§ **Task prompt**: From the data, reproduce without any change the part that opens with the line containing "## User Experience" and closes with the line containing "5. More tracks and bars now visible", keeping both of those lines.

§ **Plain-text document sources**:
━━━
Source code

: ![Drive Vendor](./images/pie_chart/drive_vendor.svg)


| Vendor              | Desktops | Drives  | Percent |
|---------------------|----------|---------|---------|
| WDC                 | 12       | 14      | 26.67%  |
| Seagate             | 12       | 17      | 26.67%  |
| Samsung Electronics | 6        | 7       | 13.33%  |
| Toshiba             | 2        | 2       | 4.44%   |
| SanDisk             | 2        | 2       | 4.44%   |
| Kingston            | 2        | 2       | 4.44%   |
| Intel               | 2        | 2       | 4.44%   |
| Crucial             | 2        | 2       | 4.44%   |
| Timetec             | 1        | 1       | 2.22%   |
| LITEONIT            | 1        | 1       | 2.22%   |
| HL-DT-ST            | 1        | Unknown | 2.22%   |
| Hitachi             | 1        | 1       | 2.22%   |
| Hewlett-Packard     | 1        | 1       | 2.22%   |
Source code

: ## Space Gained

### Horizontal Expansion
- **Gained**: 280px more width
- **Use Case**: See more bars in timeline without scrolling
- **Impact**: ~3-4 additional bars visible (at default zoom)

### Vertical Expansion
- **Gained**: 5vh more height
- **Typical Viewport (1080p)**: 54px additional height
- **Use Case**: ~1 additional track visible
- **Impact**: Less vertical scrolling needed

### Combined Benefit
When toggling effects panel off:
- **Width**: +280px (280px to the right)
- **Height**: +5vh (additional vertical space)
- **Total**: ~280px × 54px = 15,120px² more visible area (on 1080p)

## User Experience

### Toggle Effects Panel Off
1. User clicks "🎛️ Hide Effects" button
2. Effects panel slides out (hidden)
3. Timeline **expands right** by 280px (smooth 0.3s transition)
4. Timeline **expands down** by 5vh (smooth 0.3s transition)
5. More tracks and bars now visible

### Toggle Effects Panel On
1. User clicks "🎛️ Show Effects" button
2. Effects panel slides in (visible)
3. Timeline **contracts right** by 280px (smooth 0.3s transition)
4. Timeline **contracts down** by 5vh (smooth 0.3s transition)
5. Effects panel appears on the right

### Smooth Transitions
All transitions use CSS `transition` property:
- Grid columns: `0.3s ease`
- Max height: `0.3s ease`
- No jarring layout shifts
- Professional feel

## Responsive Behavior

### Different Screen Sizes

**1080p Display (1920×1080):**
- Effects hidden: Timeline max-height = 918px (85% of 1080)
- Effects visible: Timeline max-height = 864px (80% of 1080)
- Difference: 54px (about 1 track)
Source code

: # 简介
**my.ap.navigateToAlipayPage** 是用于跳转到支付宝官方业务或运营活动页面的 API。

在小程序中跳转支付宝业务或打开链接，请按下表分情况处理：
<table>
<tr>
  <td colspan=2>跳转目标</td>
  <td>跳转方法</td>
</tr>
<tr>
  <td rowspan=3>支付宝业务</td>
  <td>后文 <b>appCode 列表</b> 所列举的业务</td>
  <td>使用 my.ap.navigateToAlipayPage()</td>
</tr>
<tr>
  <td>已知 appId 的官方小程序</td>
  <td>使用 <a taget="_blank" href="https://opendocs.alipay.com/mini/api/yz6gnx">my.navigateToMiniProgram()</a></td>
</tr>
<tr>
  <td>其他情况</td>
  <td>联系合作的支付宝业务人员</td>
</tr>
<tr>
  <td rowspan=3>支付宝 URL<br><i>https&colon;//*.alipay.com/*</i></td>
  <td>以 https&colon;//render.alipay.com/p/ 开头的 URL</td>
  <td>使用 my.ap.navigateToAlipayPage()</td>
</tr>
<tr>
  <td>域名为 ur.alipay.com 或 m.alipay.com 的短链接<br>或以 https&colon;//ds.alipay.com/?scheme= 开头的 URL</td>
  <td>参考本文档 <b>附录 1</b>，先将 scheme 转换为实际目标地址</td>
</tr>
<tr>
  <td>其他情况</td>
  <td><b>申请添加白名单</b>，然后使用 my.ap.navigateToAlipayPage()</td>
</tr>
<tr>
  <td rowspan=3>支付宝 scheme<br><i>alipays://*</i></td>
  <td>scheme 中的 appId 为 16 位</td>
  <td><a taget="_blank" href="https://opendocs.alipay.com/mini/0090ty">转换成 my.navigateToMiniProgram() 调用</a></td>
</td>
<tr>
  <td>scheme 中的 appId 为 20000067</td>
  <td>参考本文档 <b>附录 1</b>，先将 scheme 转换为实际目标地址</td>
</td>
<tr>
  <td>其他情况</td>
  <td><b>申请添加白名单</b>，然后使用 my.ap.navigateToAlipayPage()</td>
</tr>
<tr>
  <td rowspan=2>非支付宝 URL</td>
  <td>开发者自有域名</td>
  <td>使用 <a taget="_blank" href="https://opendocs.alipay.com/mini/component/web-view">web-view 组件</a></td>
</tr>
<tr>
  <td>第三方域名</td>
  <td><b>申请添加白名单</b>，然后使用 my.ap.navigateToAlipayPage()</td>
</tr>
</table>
━━━
§ **Task response**:
## User Experience

### Toggle Effects Panel Off
1. User clicks "🎛️ Hide Effects" button
2. Effects panel slides out (hidden)
3. Timeline **expands right** by 280px (smooth 0.3s transition)
4. Timeline **expands down** by 5vh (smooth 0.3s transition)
5. More tracks and bars now visible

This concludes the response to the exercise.